Quinn faces loss of his empire as deal falters
Regulator expected to give explosive new evidence today
THE founder of the Quinn Group was in danger early today of losing his grip on his empire as hopes of a takeover plan by Anglo Irish Bank were fading.
A takeover of the wider Quinn Group offered founder Sean Quinn the possibility of a future role of some kind in the companies, but the Anglo plan still faced many hurdles, sources indicated last night.
Instead, Mr Quinn and his family are facing an application today from Financial Regulator Matthew Elderfield to put the entire insurance arm in permanent administration.
The regulator is also expected to provide potentially explosive new evidence about how Quinn Insurance has been managed over recent years.
The regulator still has serious issues with Mr Quinn and his family retaining any role in the wider Quinn Group. While discussions will continue with Anglo over a takeover of the group, the proposal from the bank faces more hurdles than other bids from big international insurance groupings, sources indicated.
The regulator has decided that talks can continue with Anglo, but also the other groups, even if Quinn Insurance goes into permanent administration. So far the courts have only appointed provisional administrators.
A total break-up of the Quinn Group and sales of its many assets, would definitely see an end to Mr Quinn's involvement in the wider group.
However, the Anglo proposal gives him and his family some chance of a future at the group.

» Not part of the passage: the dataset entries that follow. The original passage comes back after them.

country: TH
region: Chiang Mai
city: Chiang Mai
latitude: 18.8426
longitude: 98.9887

Headquartered in Derrylin, Co Fermanagh, the Quinn Group is one of Ireland's largest private companies and its assets would attract a series of suitors.
However, Anglo would have to take its place in the queue of creditors waiting for the proceeds of the assets sales.

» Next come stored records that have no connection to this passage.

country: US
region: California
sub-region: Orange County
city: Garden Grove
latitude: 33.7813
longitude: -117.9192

The Government has decided not to get involved in the battle for control of the company and so far has backed the financial regulator.
The fate of Quinn Insurance, and ultimately of the Quinn Group generally, will now rest with Justice Mary Laffoy who is expected to hear submissions from all sides today in the High Court. While a full hearing is a possibility, an adjournment is also possible.

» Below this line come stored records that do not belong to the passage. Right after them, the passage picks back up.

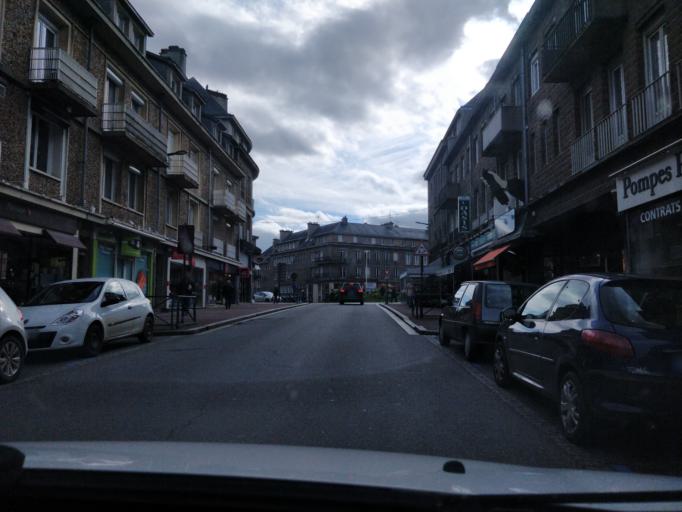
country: FR
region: Lower Normandy
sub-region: Departement du Calvados
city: Vire
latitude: 48.8392
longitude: -0.8889
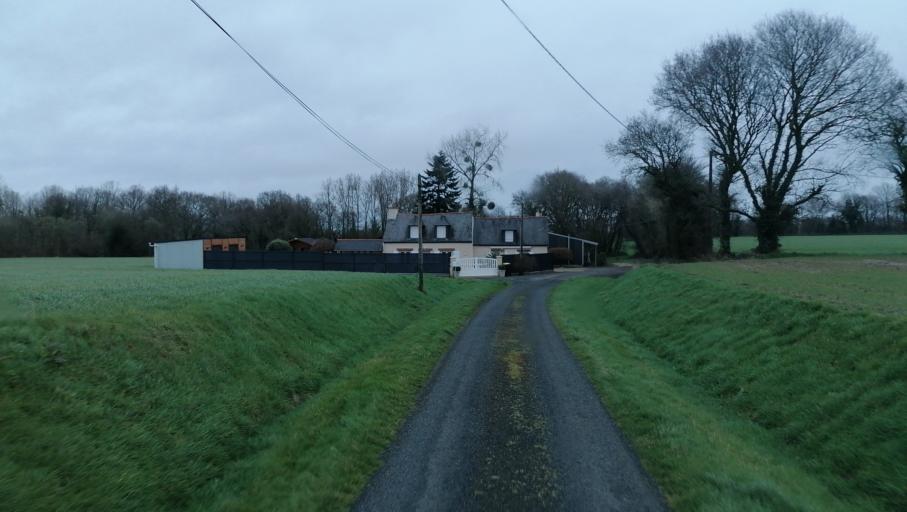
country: FR
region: Brittany
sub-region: Departement des Cotes-d'Armor
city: Lanrodec
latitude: 48.5629
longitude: -3.0489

It is understood the regulator does not support giving Quinn and Anglo another 30 days to firm up their plan. The regulator is expected to say that such a delay would be bad for policyholders of Quinn Insurance.
Instead the regulator believes that discussions with Anglo, or any other bidders, can easily be done even if Quinn Insurance is in permanent administration.
"The hurdles for the Anglo bid remain,'' said one source yesterday.
The Department of Finance is monitoring developments and may have an observer in court today.
While the Anglo plan is not dead and discussions continue, Mr Quinn and his allies hoped that the regulator might approve the plan this weekend and inform the courts today of this support. But while there was extensive contact between Anglo Irish Bank and the regulator yesterday, a whole host of problems still face the takeover plan.
The regulator is particularly concerned about what kind of expertise Anglo could call upon if it took over the insurance company.
If a trade buyer snapped up Quinn Insurance the expertise problem would be absent, a source pointed out.